Thursday 6 May 2004

shoot me if I change my name to Delia



My friend Dean joked that I'm turning into a suburban English person, but I think he's right. With all the DIY, gardening, complaining about the weather, complaining about how we get ripped off in England, expressing my dismay with the roads in Cambridgeshire and what not, I am slowly developing into a crotchety old Brit. Fantastic. I might write a letter to my MP and tell him about it.

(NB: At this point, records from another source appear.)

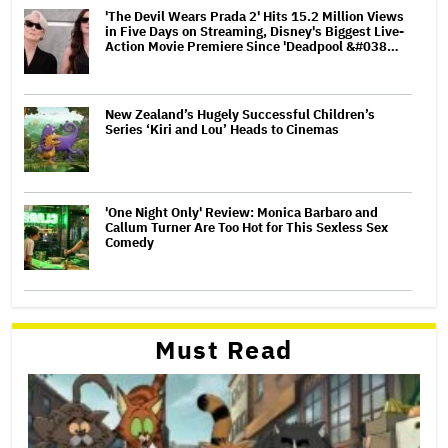
'The Devil Wears Prada 2' Hits 15.2 Million Views
in Five Days on Streaming, Disney's Biggest Live-
Action Movie Premiere Since 'Deadpool &#038…
New Zealand’s Hugely Successful Children’s
Series ‘Kiri and Lou’ Heads to Cinemas
'One Night Only' Review: Monica Barbaro and
Callum Turner Are Too Hot for This Sexless Sex
Comedy
Must Read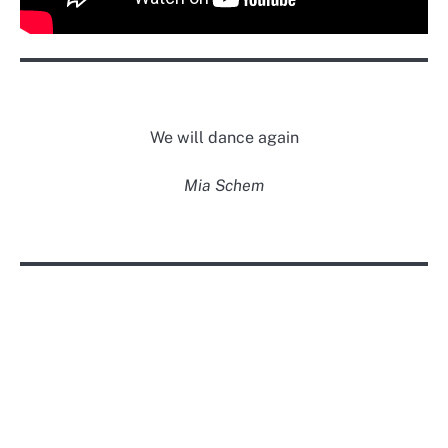
We will dance again
Mia Schem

On the other hand, it's nice to feel more at home now. While watching "The Nation's Favourite Food" (originally on BBC), I found myself nodding vigorously at the nation's choice of comfort foods. There are so many meals that are delightfully and gloriously British, that have now become my comfort foods. How wonderful to tuck into a plate of bangers and mash (that's sausages with mashed potatoes to my foreign friends) on a miserable grey day, or to cure a hangover with a full English breakfast or "fry up" the morning after. Although not listed as a comfort food (it's under Lunch Dishes), I adore the traditional roast lunch. It's like four different kinds of starch on one plate, with gravy and meat. What other nation considers a cup of tea and a biscuit to be comforting? When something goes wrong, someone must scurry to the kitchen to put the kettle on. Of course I remain staunchly Canadian in my other comfort food selections: macaroni and cheese (Kraft Dinner, thank you), pancakes with maple syrup (with scrambled eggs, hash browns, toast, and a cardiac arrest), and bagels from Fairmount or St. Viateur bakeries in Montreal.



I shake my head at the nation's selection of toast as a comfort food. Come on, that's what you eat when you've got stomach flu or what you use to mop up your baked beans.